(WHAT THE EXERCISE ASKS) Please set down every line of the records below exactly, without the pictures.

(SOURCE INFORMATION)
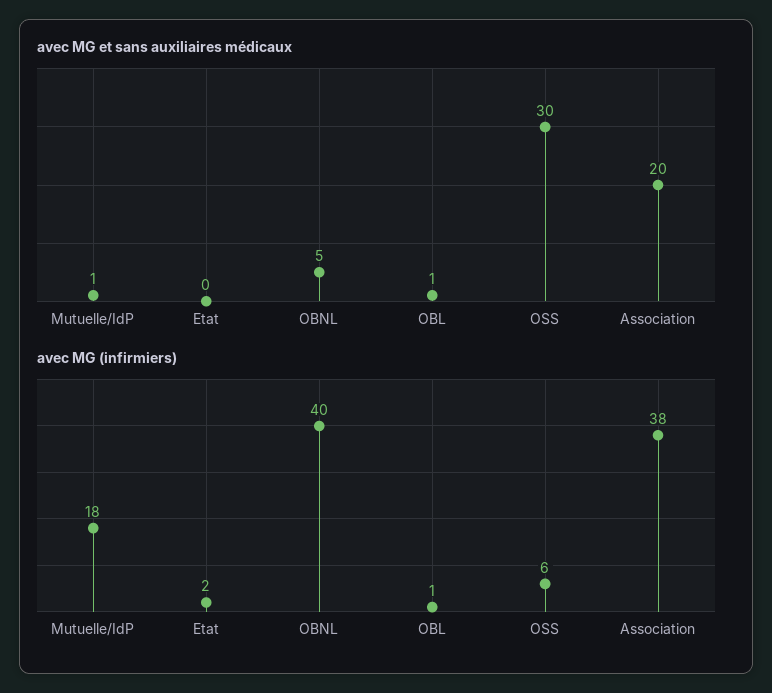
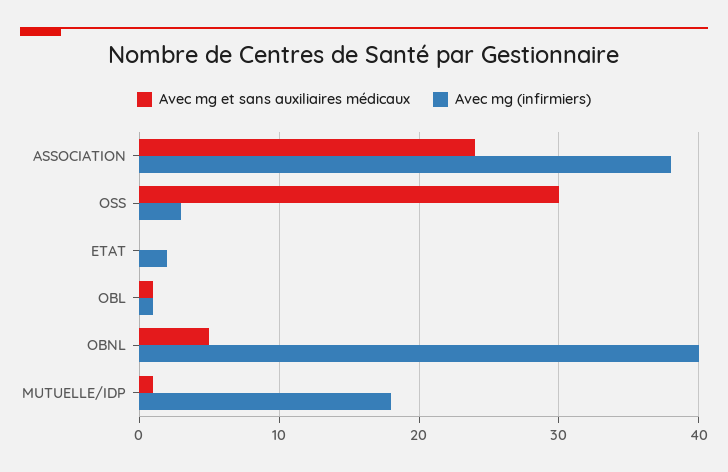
  {
    "avec MG et sans auxiliaires médicaux": {
      "Mutuelle/IdP": 1,
      "Etat": 0,
      "OBNL": 5,
      "OBL": 1,
      "OSS": 30,
-     "Association": 20
+     "Association": 24
    },
    "avec MG (infirmiers)": {
      "Mutuelle/IdP": 18,
      "Etat": 2,
      "OBNL": 40,
      "OBL": 1,
-     "OSS": 6,
+     "OSS": 3,
      "Association": 38
    }
  }

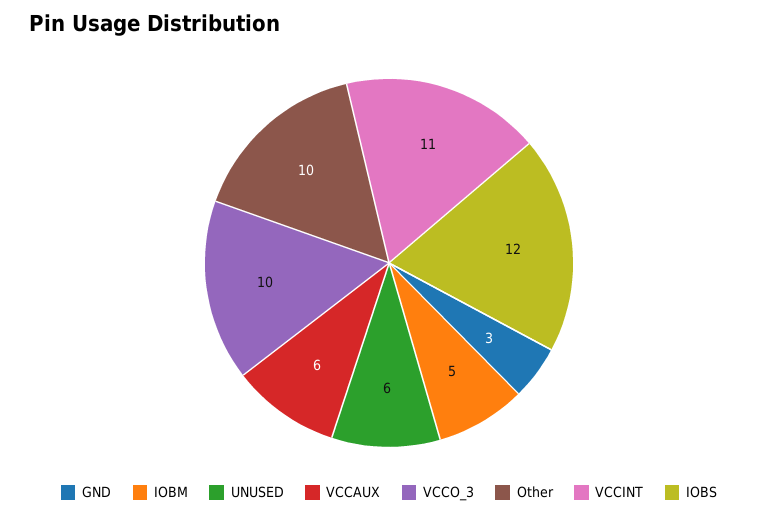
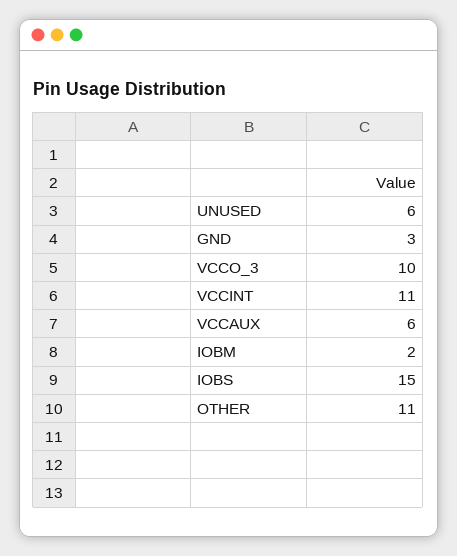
  {
    "GND": 3,
-   "IOBM": 5,
+   "IOBM": 2,
    "UNUSED": 6,
    "VCCAUX": 6,
    "VCCO_3": 10,
-   "Other": 10,
+   "Other": 11,
    "VCCINT": 11,
-   "IOBS": 12
+   "IOBS": 15
  }

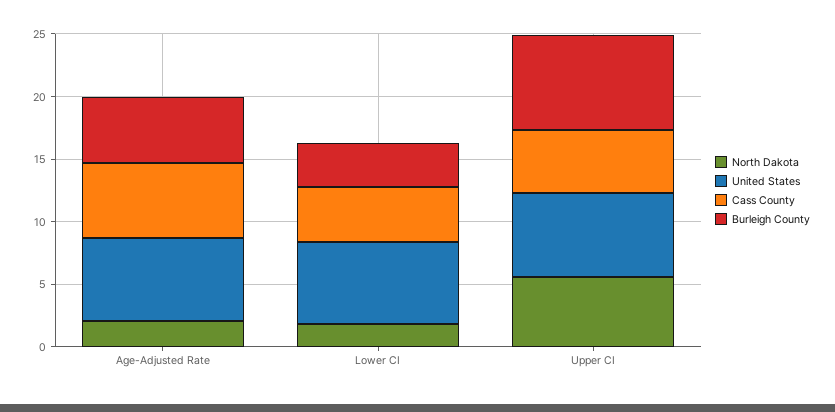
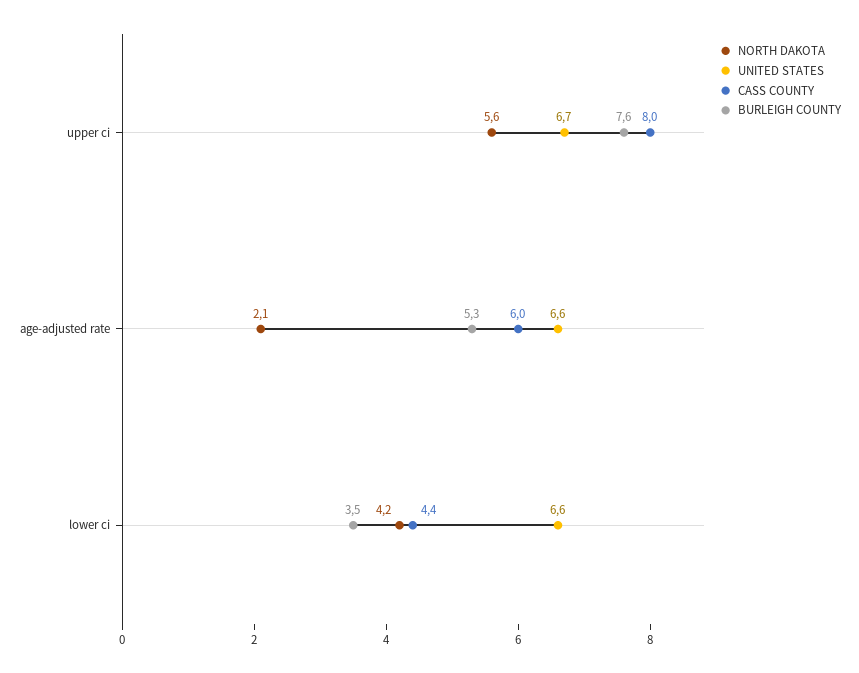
  {
    "North Dakota": {
      "Age-Adjusted Rate": 2.1,
-     "Lower CI": 2,
+     "Lower CI": 4.2,
      "Upper CI": 5.6
    },
    "United States": {
      "Age-Adjusted Rate": 6.6,
      "Lower CI": 6.6,
      "Upper CI": 6.7
    },
    "Cass County": {
      "Age-Adjusted Rate": 6,
      "Lower CI": 4.4,
-     "Upper CI": 5
+     "Upper CI": 8
    },
    "Burleigh County": {
      "Age-Adjusted Rate": 5.3,
      "Lower CI": 3.5,
      "Upper CI": 7.6
    }
  }

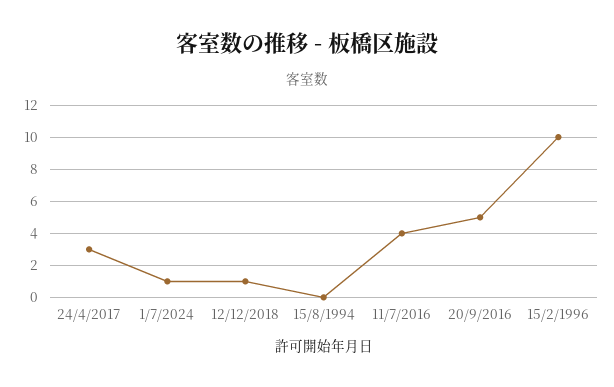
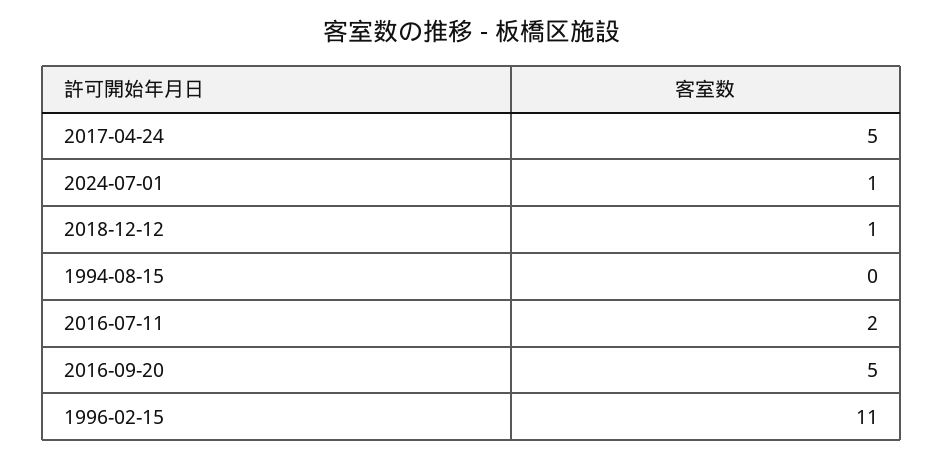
  {
-   "24/4/2017": 3,
+   "24/4/2017": 5,
    "1/7/2024": 1,
    "12/12/2018": 1,
    "15/8/1994": 0,
-   "11/7/2016": 4,
+   "11/7/2016": 2,
    "20/9/2016": 5,
-   "15/2/1996": 10
+   "15/2/1996": 11
  }

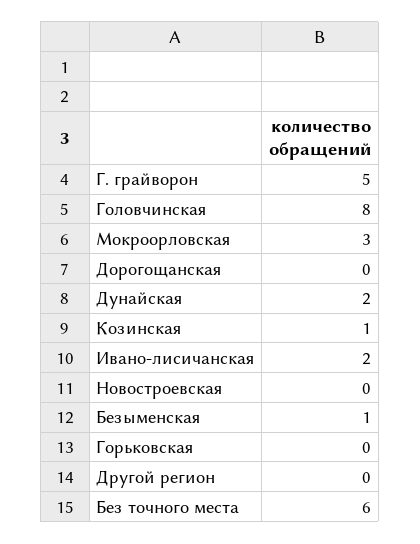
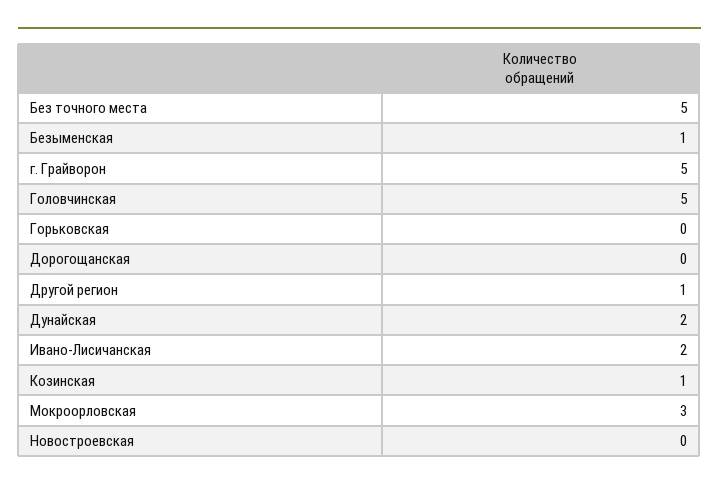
  {
    "Г. грайворон": 5,
-   "Головчинская": 8,
+   "Головчинская": 5,
    "Мокроорловская": 3,
    "Дорогощанская": 0,
    "Дунайская": 2,
    "Козинская": 1,
    "Ивано-лисичанская": 2,
    "Новостроевская": 0,
    "Безыменская": 1,
    "Горьковская": 0,
-   "Другой регион": 0,
+   "Другой регион": 1,
-   "Без точного места": 6
+   "Без точного места": 5
  }

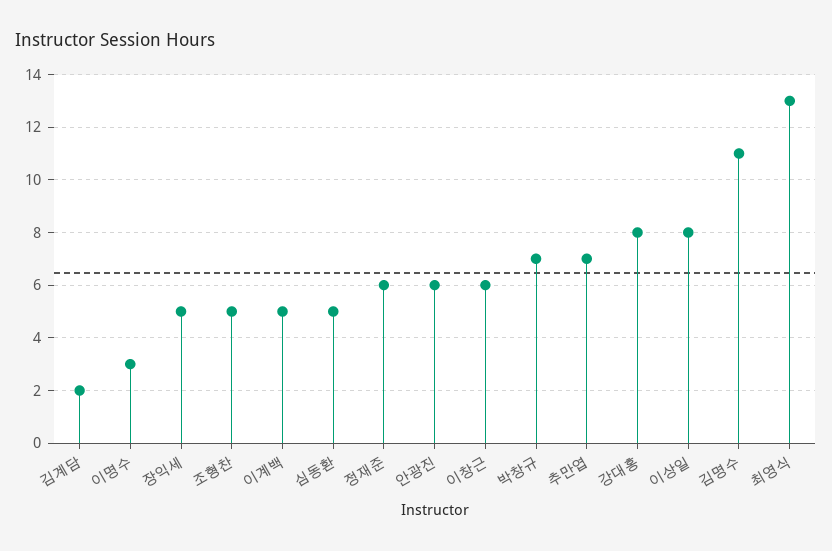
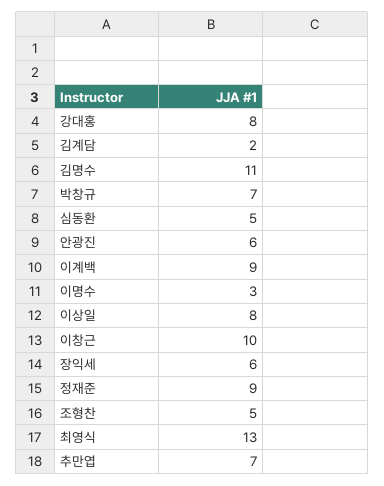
  {
    "김계담": 2,
    "이명수": 3,
-   "장익세": 5,
+   "장익세": 6,
    "조형찬": 5,
-   "이계백": 5,
+   "이계백": 9,
    "심동환": 5,
-   "정재준": 6,
+   "정재준": 9,
    "안광진": 6,
-   "이창근": 6,
+   "이창근": 10,
    "박창규": 7,
    "추만엽": 7,
    "강대홍": 8,
    "이상일": 8,
    "김명수": 11,
    "최영식": 13
  }

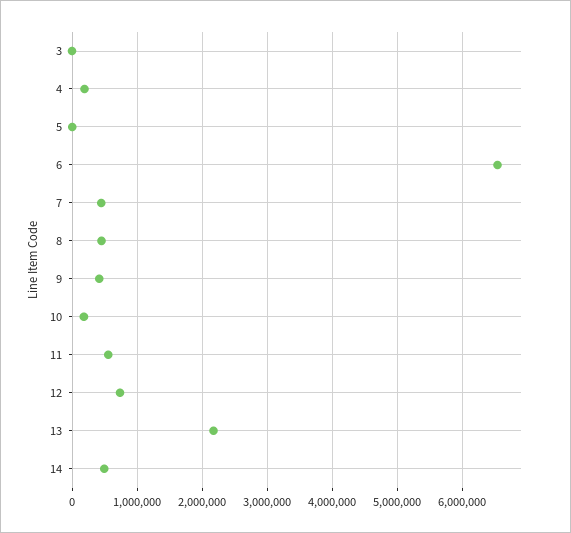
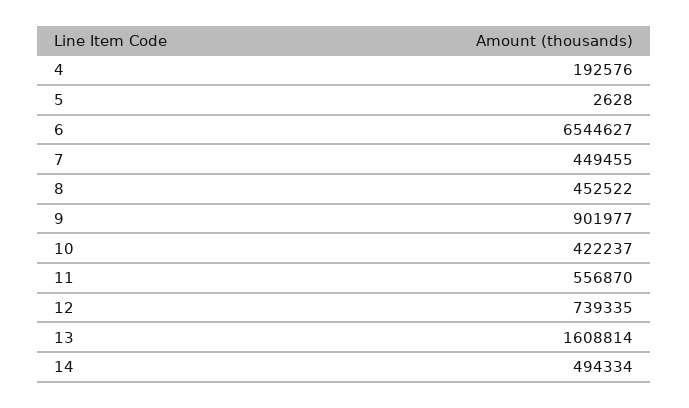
  {
-   "3": 0,
    "4": 192576,
    "5": 2628,
    "6": 6544627,
    "7": 449455,
    "8": 452522,
-   "9": 400000,
+   "9": 901977,
-   "10": 200000,
+   "10": 422237,
    "11": 556870,
    "12": 739335,
-   "13": 2200000,
+   "13": 1608814,
    "14": 494334
  }

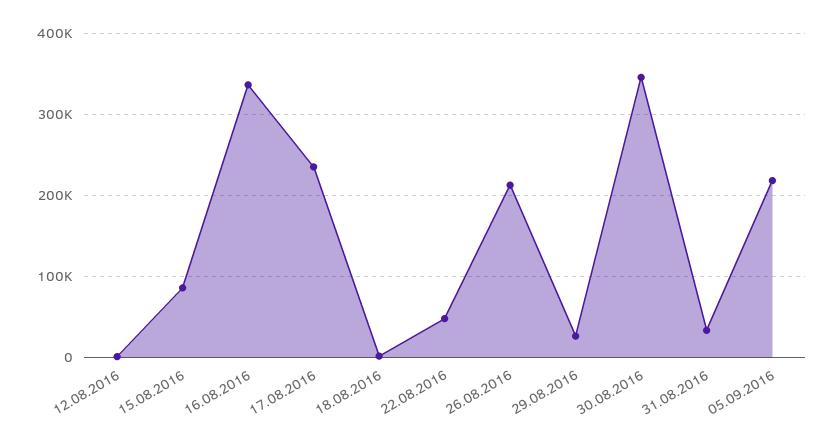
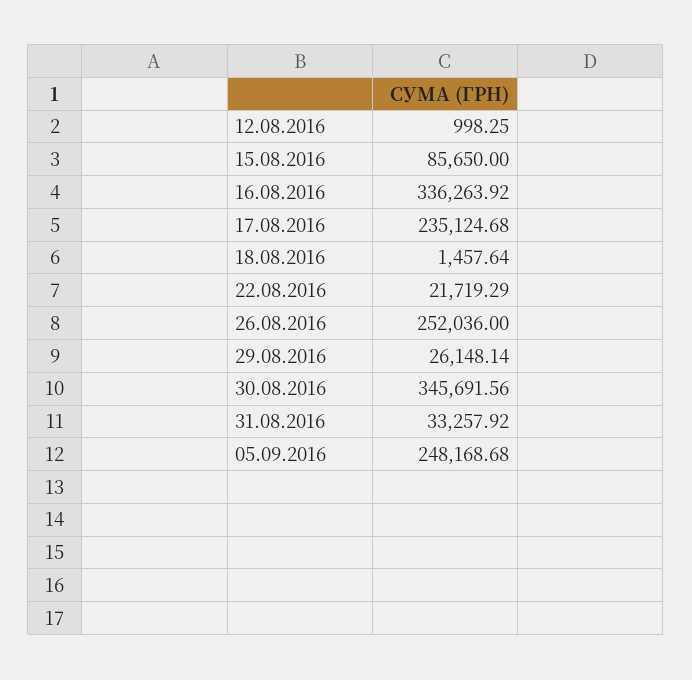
  {
    "12.08.2016": 998.25,
    "15.08.2016": 85650,
    "16.08.2016": 336263.92,
    "17.08.2016": 235124.68,
    "18.08.2016": 1457.64,
-   "22.08.2016": 50000,
+   "22.08.2016": 21719.29,
-   "26.08.2016": 210000,
+   "26.08.2016": 252036,
    "29.08.2016": 26148.14,
    "30.08.2016": 345691.56,
    "31.08.2016": 33257.92,
-   "05.09.2016": 220000
+   "05.09.2016": 248168.68
  }

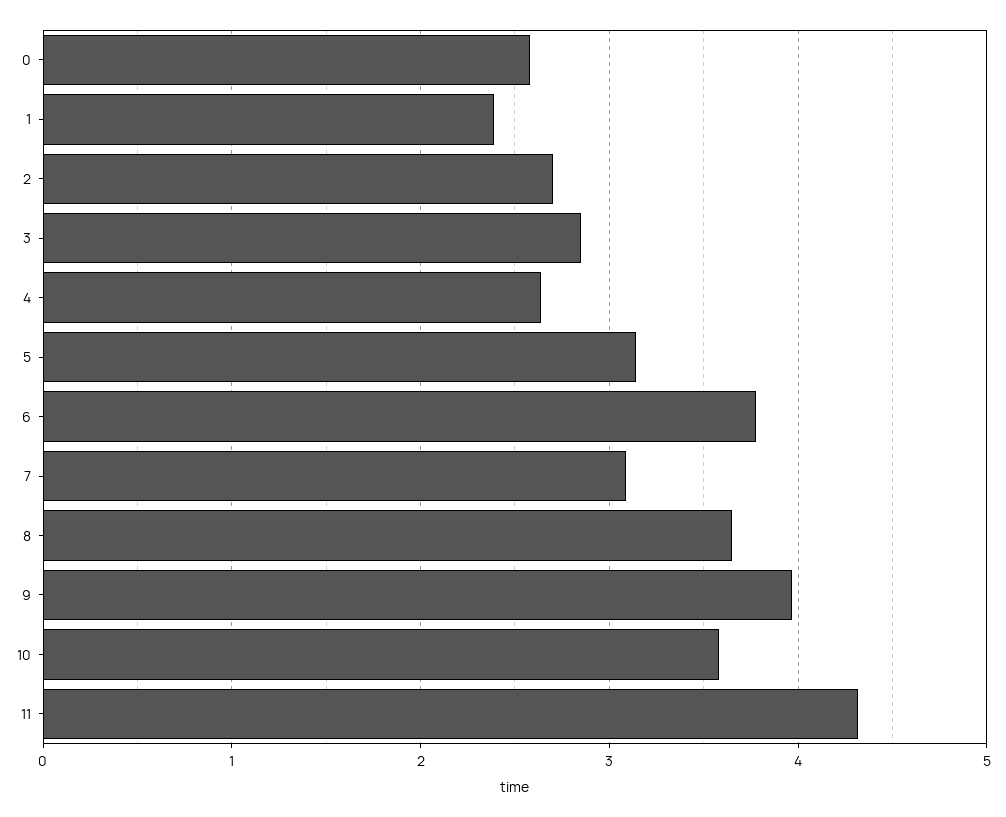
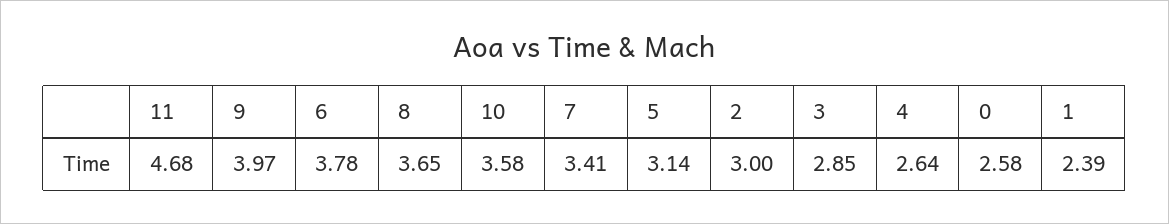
  {
    "0": 2.58,
    "1": 2.39,
-   "2": 2.7,
+   "2": 3,
    "3": 2.85,
    "4": 2.64,
    "5": 3.14,
    "6": 3.78,
-   "7": 3.1,
+   "7": 3.41,
    "8": 3.65,
    "9": 3.97,
    "10": 3.58,
-   "11": 4.3
+   "11": 4.68
  }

(OUTPUT FOR THIS EXERCISE)
  {
    "avec MG et sans auxiliaires médicaux": {
      "Mutuelle/IdP": 1,
      "Etat": 0,
      "OBNL": 5,
      "OBL": 1,
      "OSS": 30,
-     "Association": 20
+     "Association": 24
    },
    "avec MG (infirmiers)": {
      "Mutuelle/IdP": 18,
      "Etat": 2,
      "OBNL": 40,
      "OBL": 1,
-     "OSS": 6,
+     "OSS": 3,
      "Association": 38
    }
  }

  {
    "GND": 3,
-   "IOBM": 5,
+   "IOBM": 2,
    "UNUSED": 6,
    "VCCAUX": 6,
    "VCCO_3": 10,
-   "Other": 10,
+   "Other": 11,
    "VCCINT": 11,
-   "IOBS": 12
+   "IOBS": 15
  }

  {
    "North Dakota": {
      "Age-Adjusted Rate": 2.1,
-     "Lower CI": 2,
+     "Lower CI": 4.2,
      "Upper CI": 5.6
    },
    "United States": {
      "Age-Adjusted Rate": 6.6,
      "Lower CI": 6.6,
      "Upper CI": 6.7
    },
    "Cass County": {
      "Age-Adjusted Rate": 6,
      "Lower CI": 4.4,
-     "Upper CI": 5
+     "Upper CI": 8
    },
    "Burleigh County": {
      "Age-Adjusted Rate": 5.3,
      "Lower CI": 3.5,
      "Upper CI": 7.6
    }
  }

  {
-   "24/4/2017": 3,
+   "24/4/2017": 5,
    "1/7/2024": 1,
    "12/12/2018": 1,
    "15/8/1994": 0,
-   "11/7/2016": 4,
+   "11/7/2016": 2,
    "20/9/2016": 5,
-   "15/2/1996": 10
+   "15/2/1996": 11
  }

  {
    "Г. грайворон": 5,
-   "Головчинская": 8,
+   "Головчинская": 5,
    "Мокроорловская": 3,
    "Дорогощанская": 0,
    "Дунайская": 2,
    "Козинская": 1,
    "Ивано-лисичанская": 2,
    "Новостроевская": 0,
    "Безыменская": 1,
    "Горьковская": 0,
-   "Другой регион": 0,
+   "Другой регион": 1,
-   "Без точного места": 6
+   "Без точного места": 5
  }

  {
    "김계담": 2,
    "이명수": 3,
-   "장익세": 5,
+   "장익세": 6,
    "조형찬": 5,
-   "이계백": 5,
+   "이계백": 9,
    "심동환": 5,
-   "정재준": 6,
+   "정재준": 9,
    "안광진": 6,
-   "이창근": 6,
+   "이창근": 10,
    "박창규": 7,
    "추만엽": 7,
    "강대홍": 8,
    "이상일": 8,
    "김명수": 11,
    "최영식": 13
  }

  {
-   "3": 0,
    "4": 192576,
    "5": 2628,
    "6": 6544627,
    "7": 449455,
    "8": 452522,
-   "9": 400000,
+   "9": 901977,
-   "10": 200000,
+   "10": 422237,
    "11": 556870,
    "12": 739335,
-   "13": 2200000,
+   "13": 1608814,
    "14": 494334
  }

  {
    "12.08.2016": 998.25,
    "15.08.2016": 85650,
    "16.08.2016": 336263.92,
    "17.08.2016": 235124.68,
    "18.08.2016": 1457.64,
-   "22.08.2016": 50000,
+   "22.08.2016": 21719.29,
-   "26.08.2016": 210000,
+   "26.08.2016": 252036,
    "29.08.2016": 26148.14,
    "30.08.2016": 345691.56,
    "31.08.2016": 33257.92,
-   "05.09.2016": 220000
+   "05.09.2016": 248168.68
  }

  {
    "0": 2.58,
    "1": 2.39,
-   "2": 2.7,
+   "2": 3,
    "3": 2.85,
    "4": 2.64,
    "5": 3.14,
    "6": 3.78,
-   "7": 3.1,
+   "7": 3.41,
    "8": 3.65,
    "9": 3.97,
    "10": 3.58,
-   "11": 4.3
+   "11": 4.68
  }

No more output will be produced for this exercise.